John Barcelo has posted an article on SSRN called "Burden of Proof, Prima Facie Case and Presumption into WTO Dispute Settlement." The abstract:
The essay maintains that the WTO Appellate Body's concepts and terminology concerning a claimant's burden of proof-the concepts of prima facie case, presumption, and burden shifting-are disturbingly ambiguous and potentially misleading. This is so whether one thinks of these terms from either a common law or a civil law perspective. In the face of the current ambiguity, a future panel might understand the AB's prima facie case concept to require an overwhelming level of proof from the claimant. On the other hand, a different panel might allow a rather weak level of claimant's proof to meet the prima facie requirement, and then shift the full burden of proof to the respondent. Neither of these results would be justified. An important task of future AB decisions should be to clarify the existing ambiguity and to develop a more conceptually sound use of burden of proof terminology. The essay argues that the AB should abandon its current terminology (prima facie case, presumption, and burden shifting) and should simply state that the complaining Member bears the burden of proof on its basic claim and that this burden-meaning essentially the burden of persuasion-does not shift during the course of the proceeding. The reverse would hold for the responding Member's defenses.
And from the conclusion:
To summarize, one can read the AB decisions on burden of proof—albeit by employing a considerable amount of interpretive generosity—as saying that the burden of persuasion, which is the key concept, rests on the claimant as to the claimant’s basic claim of a WTO violation and does not shift during the course of the proceeding. But such a reading is not self-evident. Without more clarity, the current ambiguity that attends the AB’s burden-of-proof formulations can lead to serious misunderstandings and errors, especially at the panel level. Those errors might disadvantage either side in a litigated dispute. A panel might understand the AB’s prima facie case concept to require a much too overwhelming level of proof from the claimant; since, after all, such a case seems to have serious consequences for what is required of the respondent in rebuttal. On the other hand, a different panel might allow a rather weak claimant’s case to meet the prima facie requirement and then effectively reason that the full burden of proof is shifted to the respondent. These effects might even occur inside the panel’s conference room without being expressed in its published decision or otherwise coming to light.

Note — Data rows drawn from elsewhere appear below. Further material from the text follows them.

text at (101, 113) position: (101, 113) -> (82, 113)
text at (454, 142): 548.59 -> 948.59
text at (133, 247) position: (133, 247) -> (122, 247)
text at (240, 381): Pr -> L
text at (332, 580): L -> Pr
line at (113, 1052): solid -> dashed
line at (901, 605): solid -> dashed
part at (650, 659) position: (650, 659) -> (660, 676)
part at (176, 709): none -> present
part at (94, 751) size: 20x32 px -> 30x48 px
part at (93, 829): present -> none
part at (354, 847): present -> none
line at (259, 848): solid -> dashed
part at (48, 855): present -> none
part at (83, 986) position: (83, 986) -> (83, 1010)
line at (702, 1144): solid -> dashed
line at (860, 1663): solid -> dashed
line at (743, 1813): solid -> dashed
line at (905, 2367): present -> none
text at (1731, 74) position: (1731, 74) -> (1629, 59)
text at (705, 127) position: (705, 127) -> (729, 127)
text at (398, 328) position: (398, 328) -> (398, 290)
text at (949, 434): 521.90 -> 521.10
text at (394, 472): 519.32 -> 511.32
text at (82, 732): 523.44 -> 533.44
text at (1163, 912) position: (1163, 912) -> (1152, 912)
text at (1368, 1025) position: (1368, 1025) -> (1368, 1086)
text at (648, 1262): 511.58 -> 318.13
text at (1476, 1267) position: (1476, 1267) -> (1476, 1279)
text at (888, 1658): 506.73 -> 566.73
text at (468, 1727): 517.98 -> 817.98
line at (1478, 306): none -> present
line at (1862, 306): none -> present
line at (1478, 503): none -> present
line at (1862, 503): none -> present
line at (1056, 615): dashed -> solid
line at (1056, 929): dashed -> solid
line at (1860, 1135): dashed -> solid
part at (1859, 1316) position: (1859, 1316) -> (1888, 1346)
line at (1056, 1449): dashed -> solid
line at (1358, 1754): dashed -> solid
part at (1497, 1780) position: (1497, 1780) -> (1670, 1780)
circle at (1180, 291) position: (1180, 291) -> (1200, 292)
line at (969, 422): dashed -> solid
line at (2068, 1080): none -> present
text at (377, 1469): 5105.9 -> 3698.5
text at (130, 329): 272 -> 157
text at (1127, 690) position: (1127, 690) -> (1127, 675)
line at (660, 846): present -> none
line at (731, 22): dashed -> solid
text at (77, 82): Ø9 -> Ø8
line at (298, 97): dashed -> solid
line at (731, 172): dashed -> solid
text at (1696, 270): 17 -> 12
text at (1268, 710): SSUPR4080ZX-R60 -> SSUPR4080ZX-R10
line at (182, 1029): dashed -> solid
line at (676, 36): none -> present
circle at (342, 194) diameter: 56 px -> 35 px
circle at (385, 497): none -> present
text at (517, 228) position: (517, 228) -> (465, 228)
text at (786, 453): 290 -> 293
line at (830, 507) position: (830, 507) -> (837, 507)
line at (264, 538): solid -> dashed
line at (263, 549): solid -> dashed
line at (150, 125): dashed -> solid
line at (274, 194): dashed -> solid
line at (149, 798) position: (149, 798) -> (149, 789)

The upshot then is that the AB should clarify the ambiguity created by its U.S.–Shirts and Blouses and EC–Hormones formulations. It should clarify what exactly it means by burden of proof, prima facie case, and presumption. If the generous interpretation offered above is correct, the AB’s future decisions could spell that out and eliminate or clarify the confusing discussion of a presumption that shifts an “onus” to the respondent. The AB could abandon altogether the concepts of prima facie and presumption—which seems to be the preferable choice—or the AB could interpret these concepts in the “generous” way suggested above so as to render them essentially inoperative. On the other hand, if the generous interpretation suggested above is not correct, then one would hope that the AB would not wait long before explaining more clearly its understanding of the concept of burden of proof in the WTO system and the reasoning that supports that understanding.
At first glance, this sounds right to me. I've always found the emphasis on burden of production/prima facie case, etc., rather than burden of persuasion, to confuse the issue a bit.